Understanding and preventing asthma

Asthma is a condition that affects the small tubes which carry air in and out of the lungs, an irritant usually triggers an asthma attack and irritants can vary from person to person. During an attack the muscles around the airways become increasingly narrower and the lining swells, sticky mucus can also build up in the airways which cause further narrowing and the problems associated with asthma, namely a difficulty in breathing.
There are a variety of reasons why people develop asthma, but there are certain factors that can cause it such as :
 If you have a family history of asthma or allergies
 Environmental factors such as changes in hot and cold
 Smoking during pregnancy increases the risk of your child developing asthma
 If you smoke then you are more likely to develop asthma
 Environmental pollution
 Allergies to pets
 The onset of asthma can develop after a viral infection
 Irritants found within the workplace
The most common signs and symptoms of asthma vary from person to person in severity with some people experiencing some of the symptoms all the time to some extent, while others only from time to time, they include:
 Coughing uncontrollably
 Developing a wheeze due to the restriction of the airways
 A shortness of breath
 A tight feeling around the chest
Asthma cannot be cured but it can be treated and kept under control very successfully, there are many types of medication that can help you to successfully keep your asthma under control. Medications are divided into different categories which depending on the severity of your asthma you might have to use a combination of them. Categories include
 Inhalers that prevent asthma
 Inhalers that relieve asthma
 Steroid tablets
 Spacers
 Nebulisers
 Complementary therapies
A preventer will do exactly as the name suggests help to prevent attacks of asthma, it is important to use them everyday as prescribed, even if you are feeling well. They don’t help to relieve the feelings of an asthma attack such as breathlessness or tightness of the chest and most usually contain a very low dose of steroid.

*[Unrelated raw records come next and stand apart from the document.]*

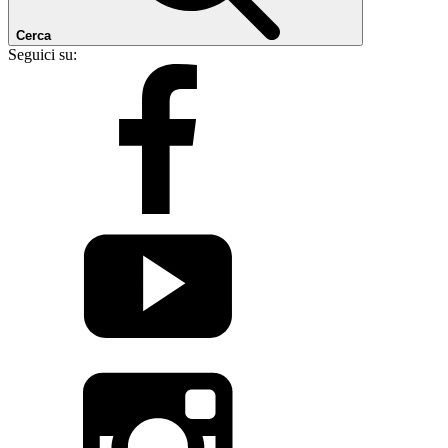
Cerca
Seguici su: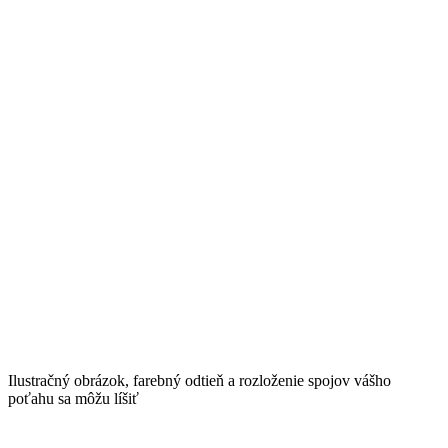
Ilustračný obrázok, farebný odtieň a rozloženie spojov vášho
poťahu sa môžu líšiť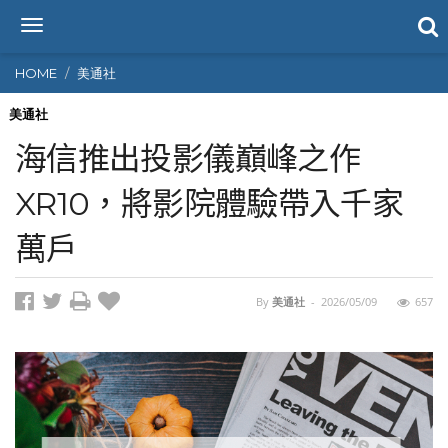
T
o
g
HOME
美通社
g
l
美通社
e
海信推出投影儀巔峰之作
n
a
XR10，將影院體驗帶入千家
v
i
萬戶
g
a
t
i
By
美通社
-
2026/05/09
657
o
n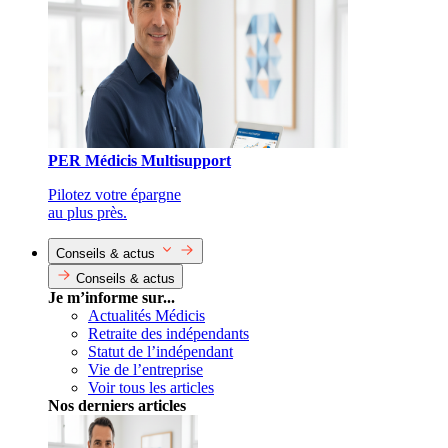
PER Médicis Multisupport
Pilotez votre épargne
au plus près.
Conseils & actus
Conseils & actus
Je m’informe sur...
Actualités Médicis
Retraite des indépendants
Statut de l’indépendant
Vie de l’entreprise
Voir tous les articles
Nos derniers articles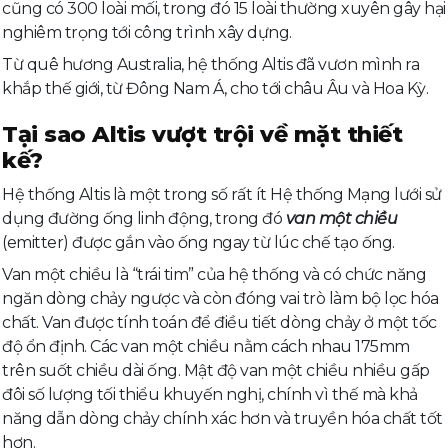
cũng có 300 loài mối, trong đó 15 loài thường xuyên gây hại
nghiêm trọng tới công trình xây dựng.
Từ quê hương Australia, hệ thống Altis đã vươn mình ra
khắp thế giới, từ Đông Nam Á, cho tới châu Âu và Hoa Kỳ.
Tại sao Altis vượt trội về mặt thiết
kế?
Hệ thống Altis là một trong số rất ít Hệ thống Mạng lưới sử
dụng đường ống linh động, trong đó
van một chiều
(emitter) được gắn vào ống ngay từ lúc chế tạo ống.
Van một chiều là “trái tim” của hệ thống và có chức năng
ngăn dòng chảy ngược và còn đóng vai trò làm bộ lọc hóa
chất. Van được tính toán để điều tiết dòng chảy ở một tốc
độ ổn định. Các van một chiều nằm cách nhau 175mm
trên suốt chiều dài ống. Mật độ van một chiều nhiều gấp
đôi số lượng tối thiểu khuyến nghị, chính vì thế mà khả
năng dẫn dòng chảy chính xác hơn và truyền hóa chất tốt
hơn.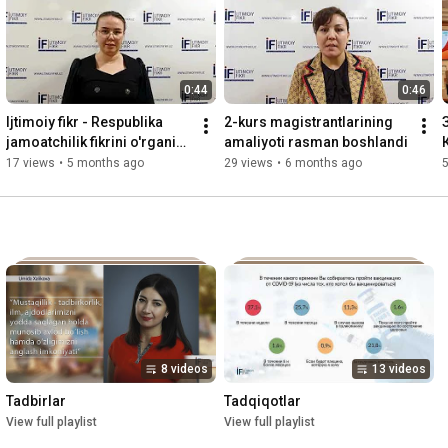
Telegram: 
https://t.me/ijtimoiyfikruz
Instagram: 
https://www.instagram.com/ijtimoiyfikruz
Twitter: 
https://twitter.com/ijtimoiyfikruz
Web Sayt: 
https://ijtimoiyfikr.uz
0:44
0:46
Ijtimoiy fikr - Respublika 
2-kurs magistrantlarining 
jamoatchilik fikrini o'rganish 
amaliyoti rasman boshlandi
markazi
17 views
•
5 months ago
29 views
•
6 months ago
8 videos
13 videos
Tadbirlar
Tadqiqotlar
View full playlist
View full playlist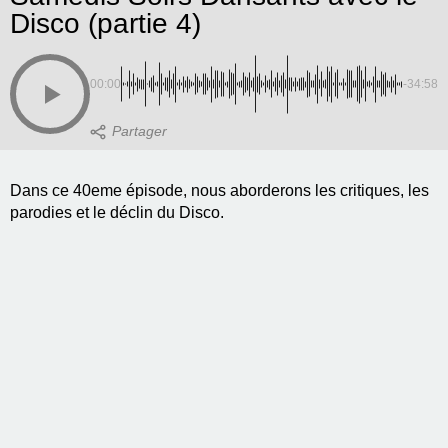
Disco (partie 4)
00:00
-34:58
Dans ce 40eme épisode, nous aborderons les critiques, les
parodies et le déclin du Disco.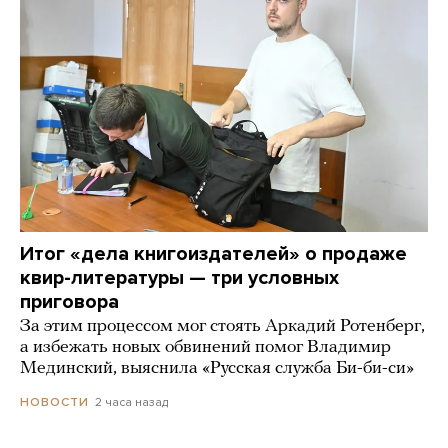
Итог «дела книгоиздателей» о продаже
квир-литературы — три условных
приговора
За этим процессом мог стоять Аркадий Ротенберг,
а избежать новых обвинений помог Владимир
Мединский, выяснила «Русская служба Би-би-си»
2 часа назад
НОВОСТИ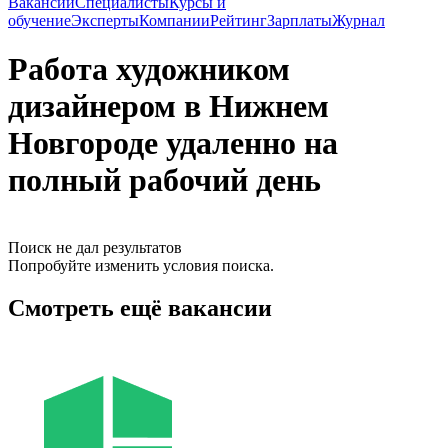
Вакансии
Специалисты
Курсы и
обучение
Эксперты
Компании
Рейтинг
Зарплаты
Журнал
Работа художником
дизайнером в Нижнем
Новгороде удаленно на
полный рабочий день
Поиск не дал результатов
Попробуйте изменить условия поиска.
Смотреть ещё вакансии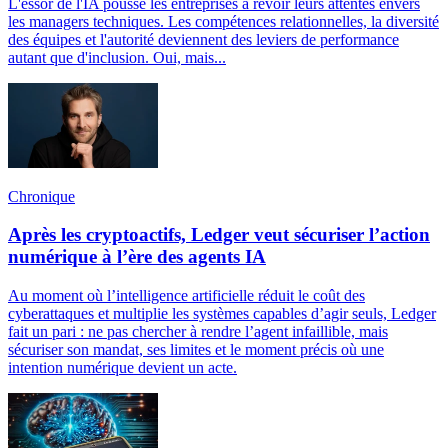
L'essor de l'IA pousse les entreprises à revoir leurs attentes envers
les managers techniques. Les compétences relationnelles, la diversité
des équipes et l'autorité deviennent des leviers de performance
autant que d'inclusion. Oui, mais...
Chronique
Après les cryptoactifs, Ledger veut sécuriser l’action
numérique à l’ère des agents IA
Au moment où l’intelligence artificielle réduit le coût des
cyberattaques et multiplie les systèmes capables d’agir seuls, Ledger
fait un pari : ne pas chercher à rendre l’agent infaillible, mais
sécuriser son mandat, ses limites et le moment précis où une
intention numérique devient un acte.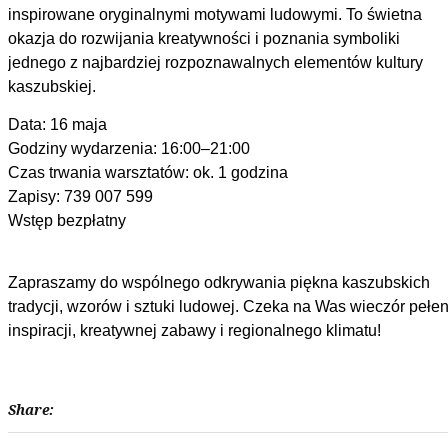
inspirowane oryginalnymi motywami ludowymi. To świetna
okazja do rozwijania kreatywności i poznania symboliki
jednego z najbardziej rozpoznawalnych elementów kultury
kaszubskiej.
Data: 16 maja
Godziny wydarzenia: 16:00–21:00
Czas trwania warsztatów: ok. 1 godzina
Zapisy: 739 007 599
Wstęp bezpłatny
Zapraszamy do wspólnego odkrywania piękna kaszubskich
tradycji, wzorów i sztuki ludowej. Czeka na Was wieczór pełe
inspiracji, kreatywnej zabawy i regionalnego klimatu!
Share: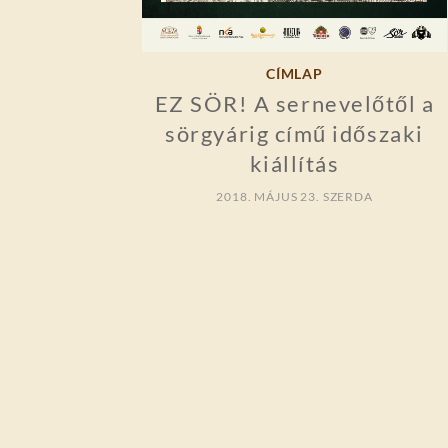
CÍMLAP
EZ SÖR! A sernevelőtől a
sörgyárig című időszaki
kiállítás
2018. MÁJUS 23. SZERDA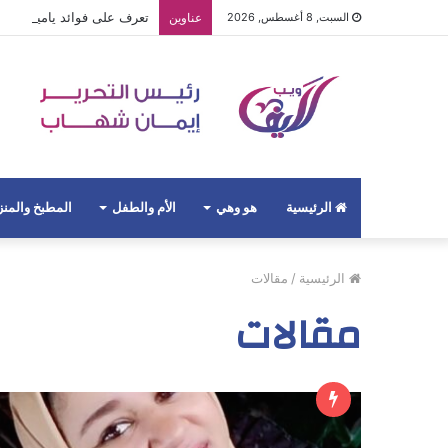
تعرف على فوائد ياميش رم
السبت, 8 أغسطس, 2026
عناوين
الرئيسية
هو وهي
الأم والطفل
المطبخ والمن
الرئيسية
/
مقالات
مقالات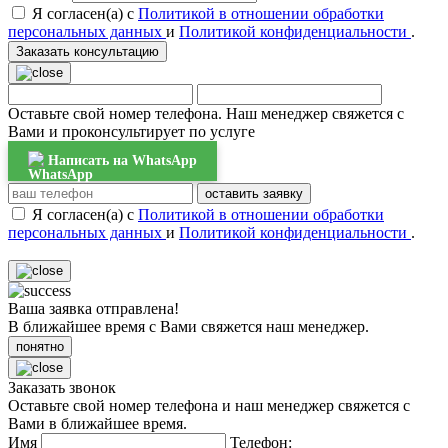
Я согласен(а) с
Политикой в отношении обработки
персональных данных
и
Политикой конфиденциальности
.
Заказать консультацию
Оставьте свой номер телефона. Наш менеджер свяжется с
Вами и проконсультирует по услуге
Написать на WhatsApp
оставить заявку
Я согласен(а) с
Политикой в отношении обработки
персональных данных
и
Политикой конфиденциальности
.
Ваша заявка отправлена!
В ближайшее время с Вами свяжется наш менеджер.
понятно
Заказать звонок
Оставьте свой номер телефона и наш менеджер свяжется с
Вами в ближайшее время.
Имя
Телефон: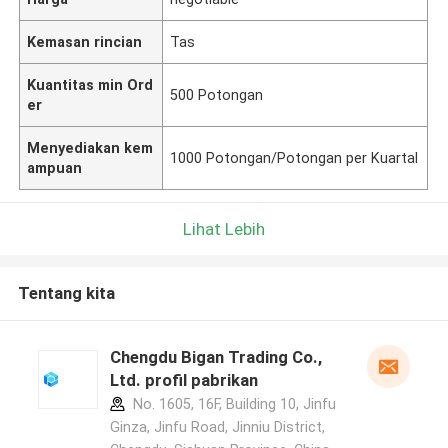
Kemasan rincian
Tas
Kuantitas min Ord
500 Potongan
er
Menyediakan kem
1000 Potongan/Potongan per Kuartal
ampuan
Lihat Lebih
Tentang kita
Chengdu Bigan Trading Co.,
Ltd. profil pabrikan
No. 1605, 16F, Building 10, Jinfu
Ginza, Jinfu Road, Jinniu District,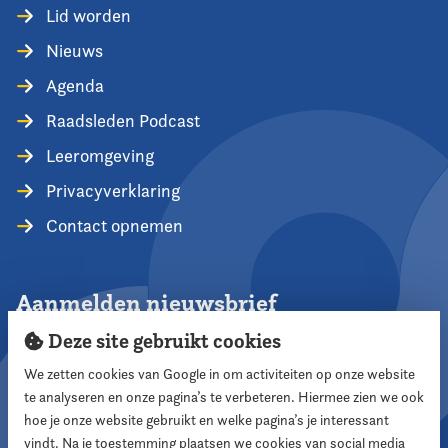
Lid worden
Nieuws
Agenda
Raadsleden Podcast
Leeromgeving
Privacyverklaring
Contact opnemen
Aanmelden nieuwsbrief
Deze site gebruikt cookies
We zetten cookies van Google in om activiteiten op onze website
te analyseren en onze pagina’s te verbeteren. Hiermee zien we ook
Aanmelden
hoe je onze website gebruikt en welke pagina’s je interessant
vindt. Na je toestemming plaatsen we cookies van social media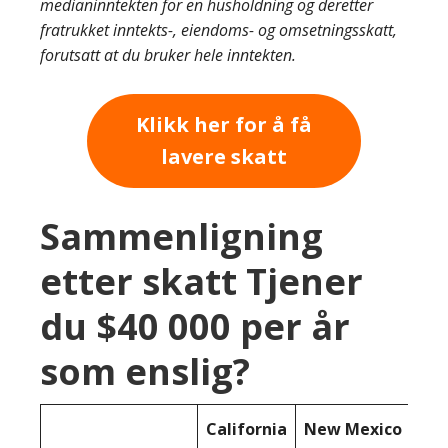
medianinntekten for en husholdning og deretter
fratrukket inntekts-, eiendoms- og omsetningsskatt,
forutsatt at du bruker hele inntekten.
Klikk her for å få
lavere skatt
Sammenligning
etter skatt Tjener
du $40 000 per år
som enslig?
California
New Mexico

Everyone who has asthma will have been prescribed a reliever; the reliever is designed to quickly ease the symptoms of asthma during an attack. The medication in the reliever will help to open the airways again making breathing much easier, it is important that if you have been prescribed an inhaler then you always make sure you have it near you.
If you have an infection and suffer from asthma then your Doctor may give you a short course of steroid treatment along with a course of antibiotics while you overcome the infection. A very few of those suffering from asthma do occasionally need to take steroids long term.
Spacers and Nebulisers are two ways that help you take your reliever medication more easily; spacers are usually given to children with asthma while Nebulisers allows you to continually inhale medication through a mask and is helpful during a particularly bad attack of asthma.